The XPS 13 has for years been Dell’s high-end consumer laptop. They have more powerful laptops for professionals, but for the everyday consumer who wants high-end performance, the XPS 13 is where it’s at. Unsurprisingly, that means it has Intel’s latest 8th generation CPUs, which for laptops now have four cores (better for multitasking!). Granted, Intel’s latest and greatest might be less great because of the recently discovered Meltdown vulnerability, but until we start seeing more high-end laptops with AMD chips, this is still as good as it gets. You can get up to 16 GB of RAM and up to a 1 TB PCIe SSD for storage, and Dell says the 52 Whr battery should provide 20 hours of battery life if you get the 1080p display and 11 hours if you get the 4K display.

Speaking of which! Dell has had some great displays on past models of the XPS 13, and we don’t expect these to be any different. But, with displays really improving a lot these days, it’s worth mentioning that neither the 4K nor the 1080p option has HDR compatibility. However, we’re not expecting that on many laptops in general — HDR needs a brightness of at least 1,000 nits to really take advantage of the enhanced color contrast, and 1,000 nits of brightness on a laptop would kill the battery crazy fast and would probably constitute criminal assault on your eyes at laptop distance. We’re sure gaming laptops that don’t care about battery life will use it, but for everyday laptops, I wouldn’t expect it.

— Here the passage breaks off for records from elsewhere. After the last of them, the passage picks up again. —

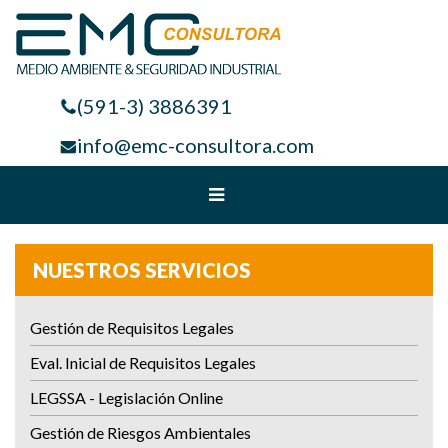
(591-3) 3886391
info@emc-consultora.com
NUESTROS SERVICIOS
Gestión de Requisitos Legales
Eval. Inicial de Requisitos Legales
LEGSSA - Legislación Online
Gestión de Riesgos Ambientales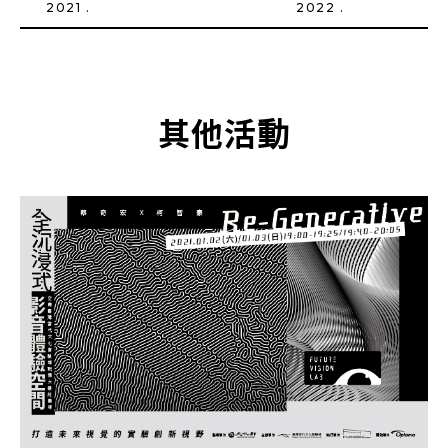
2021 .
2022 .
其他活動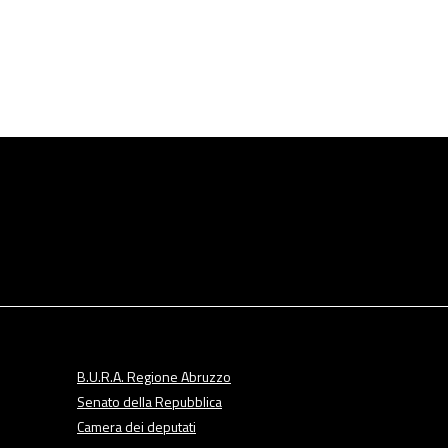
B.U.R.A. Regione Abruzzo
Senato della Repubblica
Camera dei deputati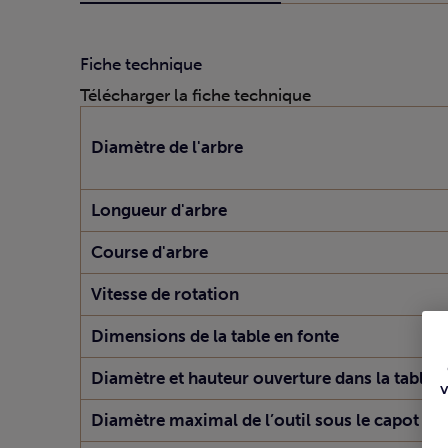
Fiche technique
Télécharger la fiche technique
Diamètre de l'arbre
Longueur d'arbre
Course d'arbre
Vitesse de rotation
Dimensions de la table en fonte
Diamètre et hauteur ouverture dans la table
Diamètre maximal de l’outil sous le capot de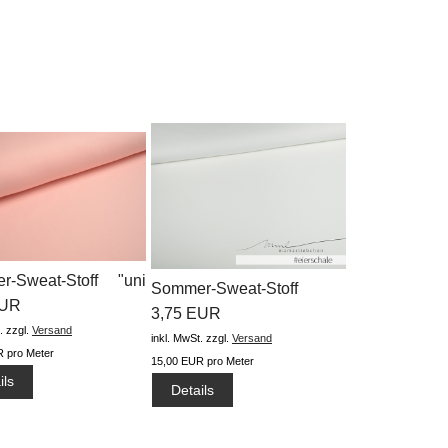
r-Sweat-Stoff "uni
Sommer-Sweat-Stoff
...
EUR
"Basic uni...
3,75 EUR
.
zzgl.
Versand
inkl. MwSt.
zzgl.
Versand
 pro Meter
15,00 EUR pro Meter
ils
Details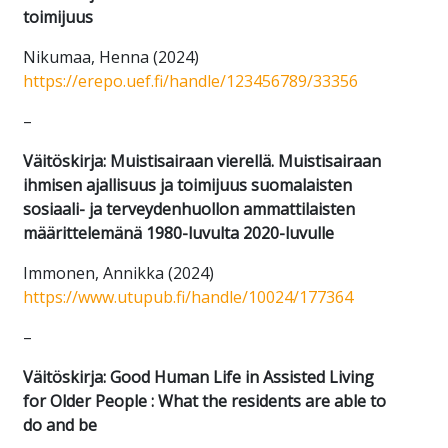
toimijuus
Nikumaa, Henna (2024)
https://erepo.uef.fi/handle/123456789/33356
–
Väitöskirja: Muistisairaan vierellä. Muistisairaan
ihmisen ajallisuus ja toimijuus suomalaisten
sosiaali- ja terveydenhuollon ammattilaisten
määrittelemänä 1980-luvulta 2020-luvulle
Immonen, Annikka (2024)
https://www.utupub.fi/handle/10024/177364
–
Väitöskirja: Good Human Life in Assisted Living
for Older People : What the residents are able to
do and be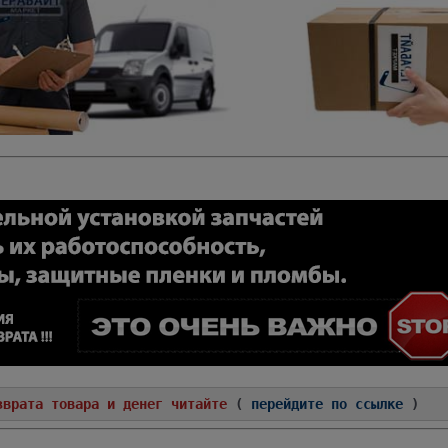
зврата товара и денег читайте
(
перейдите по ссылке
)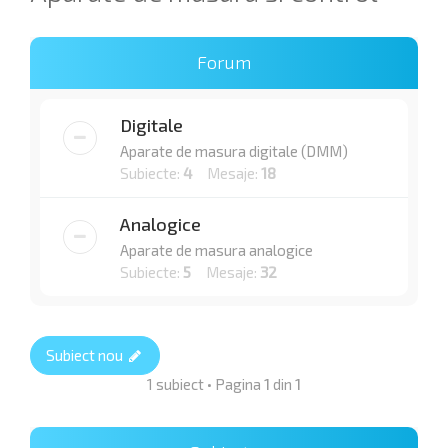
Forum
Digitale
Aparate de masura digitale (DMM)
Subiecte:
4
Mesaje:
18
Analogice
Aparate de masura analogice
Subiecte:
5
Mesaje:
32
Subiect nou
1 subiect • Pagina
1
din
1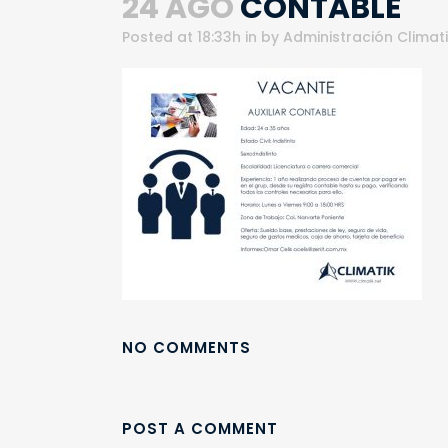
24 AGO
CONTABLE
Posted at 18:33h
in
by
Administración Climat
NO COMMENTS
POST A COMMENT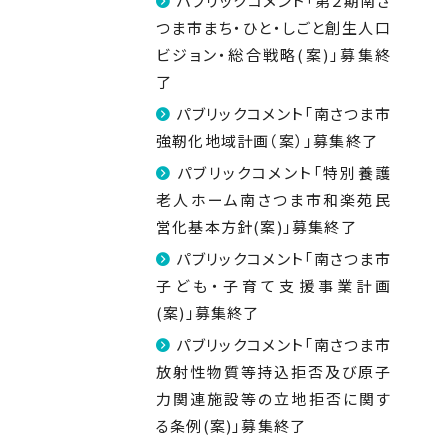
パブリックコメント「第２期南さ
つま市まち・ひと・しごと創生人口
ビジョン・総合戦略(案)」募集終
了
パブリックコメント「南さつま市
強靭化地域計画（案）」募集終了
パブリックコメント「特別養護
老人ホーム南さつま市和楽苑民
営化基本方針(案)」募集終了
パブリックコメント「南さつま市
子ども・子育て支援事業計画
(案)」募集終了
パブリックコメント「南さつま市
放射性物質等持込拒否及び原子
力関連施設等の立地拒否に関す
る条例(案)」募集終了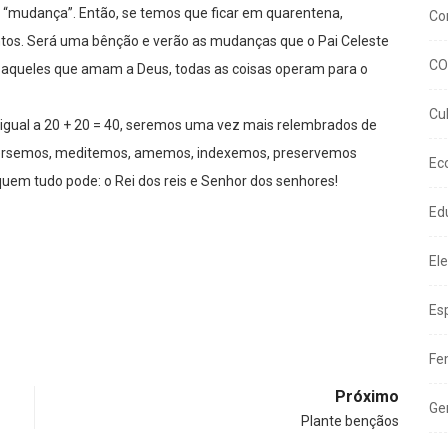
 “mudança”. Então, se temos que ficar em quarentena,
Co
untos. Será uma bênção e verão as mudanças que o Pai Celeste
CO
a aqueles que amam a Deus, todas as coisas operam para o
Cu
igual a 20 + 20 = 40, seremos uma vez mais relembrados de
nversemos, meditemos, amemos, indexemos, preservemos
Ec
uem tudo pode: o Rei dos reis e Senhor dos senhores!
Ed
El
Es
Fe
Próximo
Ge
Plante bençãos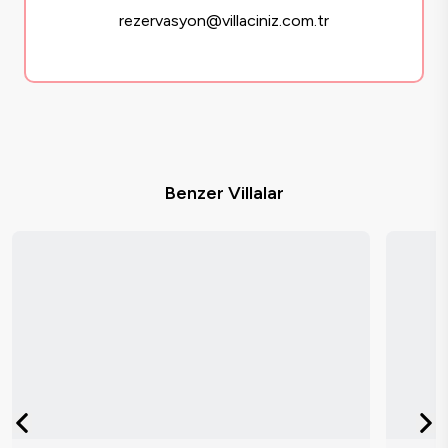
rezervasyon@villaciniz.com.tr
Benzer Villalar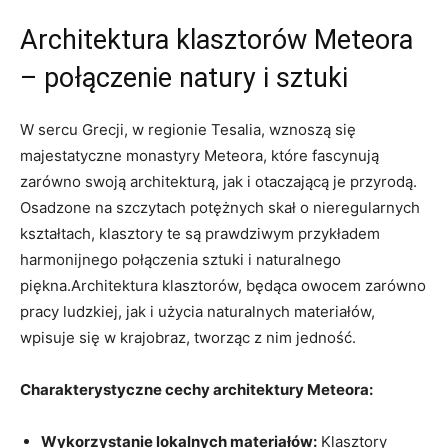
Architektura klasztorów Meteora
– połączenie natury i sztuki
W sercu Grecji, w regionie Tesalia, wznoszą się
majestatyczne monastyry Meteora, które fascynują
zarówno swoją architekturą, jak i otaczającą je przyrodą.
Osadzone na szczytach potężnych skał o nieregularnych
kształtach, klasztory te są prawdziwym przykładem
harmonijnego połączenia sztuki i naturalnego
piękna.Architektura klasztorów, będąca owocem zarówno
pracy ludzkiej, jak i użycia naturalnych materiałów,
wpisuje się w krajobraz, tworząc z nim jedność.
Charakterystyczne cechy architektury Meteora:
Wykorzystanie lokalnych materiałów:
Klasztory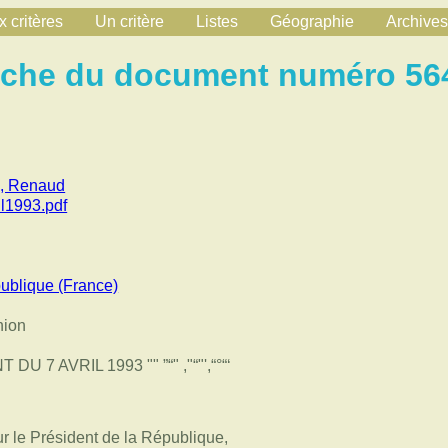
 critères
Un critère
Listes
Géographie
Archives
iche du document numéro 56
c, Renaud
il1993.pdf
ublique (France)
nion
 7 AVRIL 1993 "" ”“" ,"“"',“°“‘
ur le Président de la République,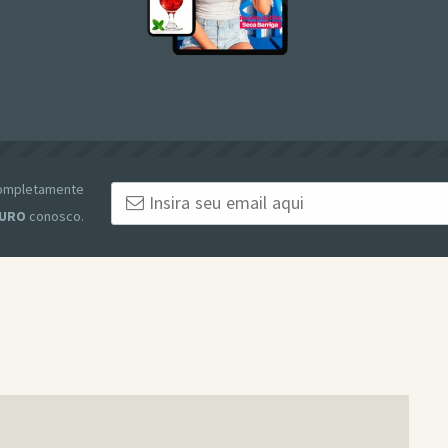
 completamente
URO
conosco.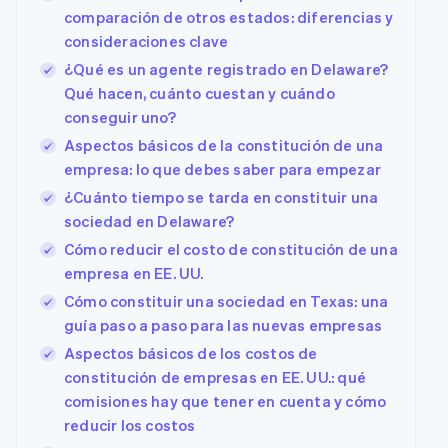
comparación de otros estados: diferencias y
consideraciones clave
¿Qué es un agente registrado en Delaware?
Qué hacen, cuánto cuestan y cuándo
conseguir uno?
Aspectos básicos de la constitución de una
empresa: lo que debes saber para empezar
¿Cuánto tiempo se tarda en constituir una
sociedad en Delaware?
Cómo reducir el costo de constitución de una
empresa en EE. UU.
Cómo constituir una sociedad en Texas: una
guía paso a paso para las nuevas empresas
Aspectos básicos de los costos de
constitución de empresas en EE. UU.: qué
comisiones hay que tener en cuenta y cómo
reducir los costos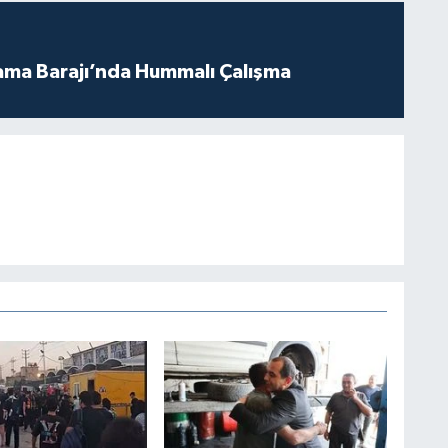
ama Barajı’nda Hummalı Çalışma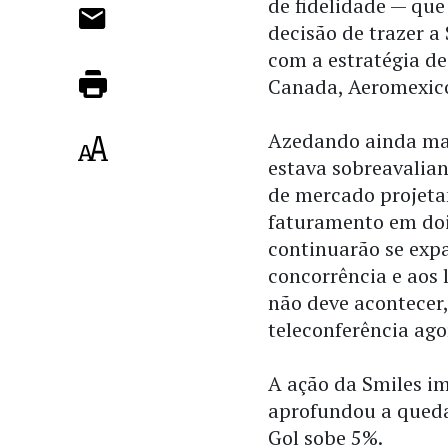
de fidelidade — que
decisão de trazer a
com a estratégia de
Canada, Aeromexic
Azedando ainda mai
estava sobreavalian
de mercado projeta
faturamento em doi
continuarão se exp
concorrência e aos 
não deve acontecer
teleconferência ago
A ação da Smiles i
aprofundou a queda
Gol sobe 5%.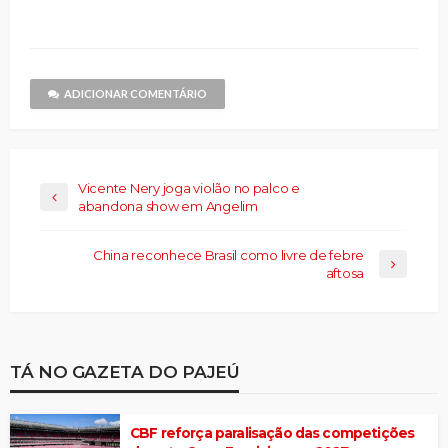
nova
nova
e-
nova
nova
nova
no
janela)
janela)
mail
janela)
janela)
janela)
Threads(abre
para
em
um
nova
amigo(abre
janela)
em
nova
janela)
ADICIONAR COMENTÁRIO
Vicente Nery joga violão no palco e
abandona show em Angelim
China reconhece Brasil como livre de febre
aftosa
TÁ NO GAZETA DO PAJEÚ
CBF reforça paralisação das competições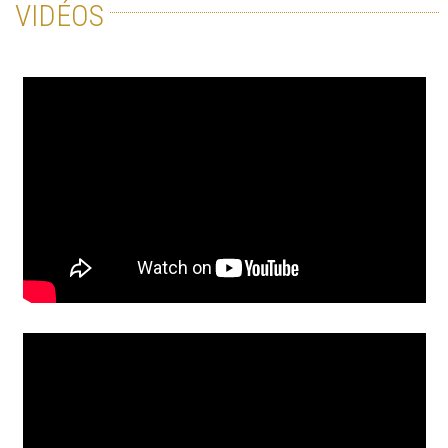
VIDÉOS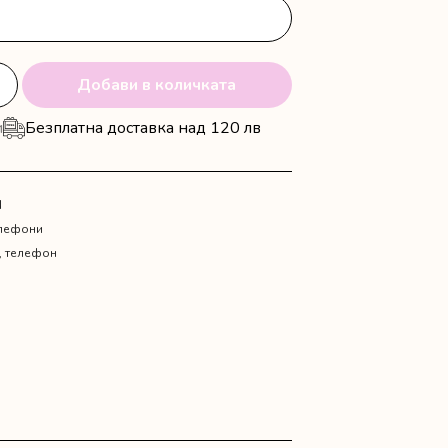
Добави в количката
и
Безплатна доставка над 120 лв
N
елефони
,
телефон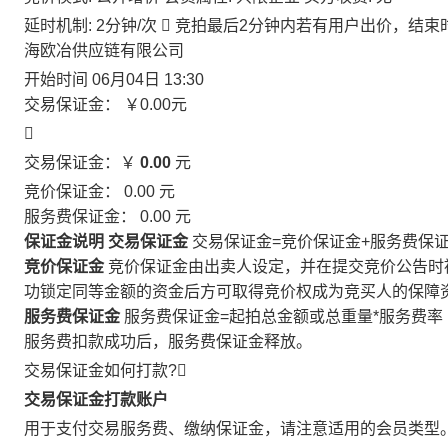
延时机制: 2分钟/次

竞拍最后2分钟内若有用户出价，结束
海欧冶供应链有限公司
开始时间
06月04日 13:30
交易保证金：
￥0.00
元

交易保证金：￥
0.00
元
竞价保证金：
0.00
元
服务费保证金：
0.00
元
保证金说明
交易保证金
交易保证金=竞价保证金+服务费保
竞价保证金
竞价保证金由出卖人设定，并在提交竞价公告时
功锁定同等金额的资金后方可取得竞价权成为竞买人的保障
服务费保证金
服务费保证金=起拍总金额或总重量*服务费率
服务费扣款成功后，服务费保证金释放。
交易保证金如何打款?

交易保证金打款账户
用于支付交易服务费、缴纳保证金，请注意适用的会员类型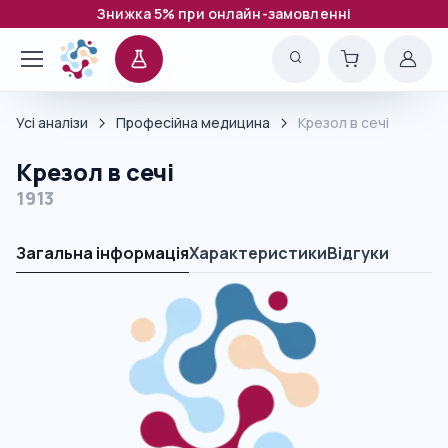
Знижка 5% при онлайн-замовленні
Усі аналізи
Професійна медицина
Крезол в сечі
Крезол в сечі
1913
Загальна інформація
Характеристики
Відгуки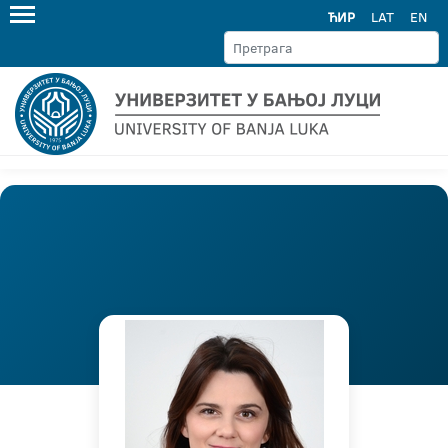
ЋИР
LAT
EN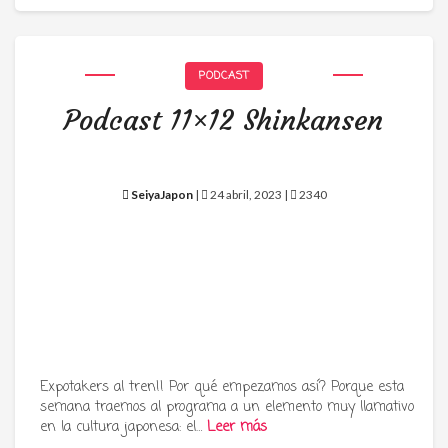
PODCAST
Podcast 11×12 Shinkansen
SeiyaJapon
|
24 abril, 2023 |
2340
Expotakers al tren!! Por qué empezamos así? Porque esta
semana traemos al programa a un elemento muy llamativo
en la cultura japonesa: el…
Leer más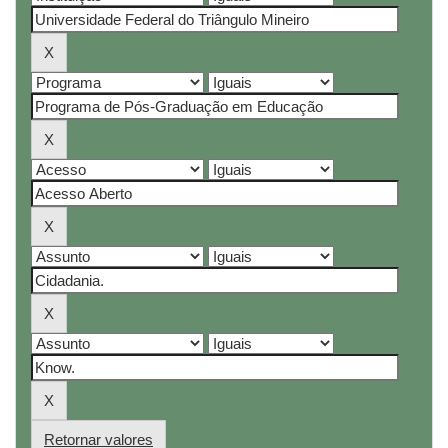
Retornar valores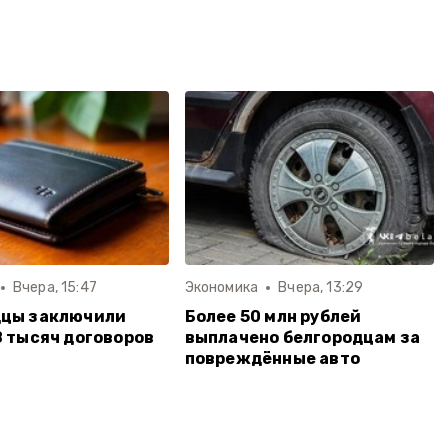
Вчера, 15:47
Экономика
Вчера, 13:29
дцы заключили
Более 50 млн рублей
8 тысяч договоров
выплачено белгородцам за
повреждённые авто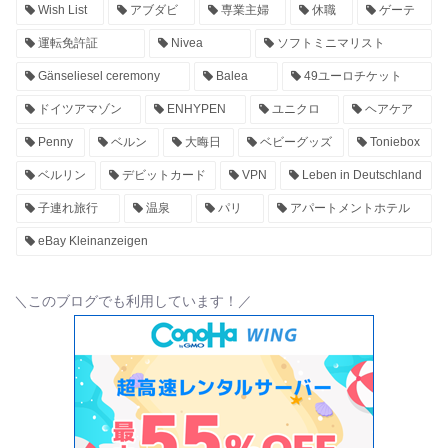
Wish List
アブダビ
専業主婦
休職
ゲーテ
運転免許証
Nivea
ソフトミニマリスト
Gänseliesel ceremony
Balea
49ユーロチケット
ドイツアマゾン
ENHYPEN
ユニクロ
ヘアケア
Penny
ベルン
大晦日
ベビーグッズ
Toniebox
ベルリン
デビットカード
VPN
Leben in Deutschland
子連れ旅行
温泉
パリ
アパートメントホテル
eBay Kleinanzeigen
＼このブログでも利用しています！／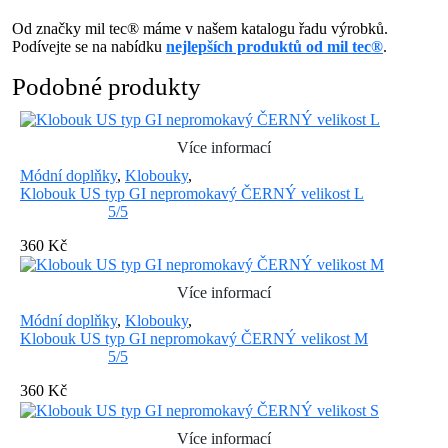
Od značky mil tec® máme v našem katalogu řadu výrobků.
Podívejte se na nabídku
nejlepších produktů od mil tec®
.
Podobné produkty
Více informací
Módní doplňky
,
Klobouky
,
Klobouk US typ GI nepromokavý ČERNÝ velikost L
5/5
360 Kč
Více informací
Módní doplňky
,
Klobouky
,
Klobouk US typ GI nepromokavý ČERNÝ velikost M
5/5
360 Kč
Více informací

On the audio side, Dell is using dual 1-watt stereo speakers tuned with Waves MaxxAudio, their usual audio partner. That pairing usually turns out well enough, although we wouldn’t expect anything mindblowing like the audio we got from the Dolby-Huawei collaboration on the MateBook X.

One last thing worth noting — while we’re slowly starting to see a move to Bluetooth 5.0, the Dell XPS 13 still uses 4.1. Bluetooth 5.0 adds better battery efficiency and the ability to stream Bluetooth audio to multiple products. Ultimately, that’s a lot more important for phones and Bluetooth speakers, so it’s no big deal if we don’t see it on laptops this year.